EXTRACTED DATA:
------------------------------------------------------------

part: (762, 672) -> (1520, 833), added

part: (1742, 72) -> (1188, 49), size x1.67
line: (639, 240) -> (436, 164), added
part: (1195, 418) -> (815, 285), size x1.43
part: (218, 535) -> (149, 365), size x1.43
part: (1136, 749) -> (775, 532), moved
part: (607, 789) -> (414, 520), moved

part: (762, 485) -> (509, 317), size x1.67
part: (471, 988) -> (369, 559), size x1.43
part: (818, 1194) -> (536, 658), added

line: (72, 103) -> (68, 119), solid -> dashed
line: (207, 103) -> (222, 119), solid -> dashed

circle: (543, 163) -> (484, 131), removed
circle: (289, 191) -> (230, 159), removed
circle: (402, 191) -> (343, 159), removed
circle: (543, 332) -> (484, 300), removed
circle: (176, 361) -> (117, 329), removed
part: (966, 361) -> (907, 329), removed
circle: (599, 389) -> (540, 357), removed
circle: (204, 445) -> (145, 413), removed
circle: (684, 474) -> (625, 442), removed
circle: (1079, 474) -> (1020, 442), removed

------------------------------------------------------------

In the data above, find the line containing "circle: (289, 191) -> (230, 159), removed", then copy it and every later line exactly.

PROBLEM SOLUTION:
circle: (289, 191) -> (230, 159), removed
circle: (402, 191) -> (343, 159), removed
circle: (543, 332) -> (484, 300), removed
circle: (176, 361) -> (117, 329), removed
part: (966, 361) -> (907, 329), removed
circle: (599, 389) -> (540, 357), removed
circle: (204, 445) -> (145, 413), removed
circle: (684, 474) -> (625, 442), removed
circle: (1079, 474) -> (1020, 442), removed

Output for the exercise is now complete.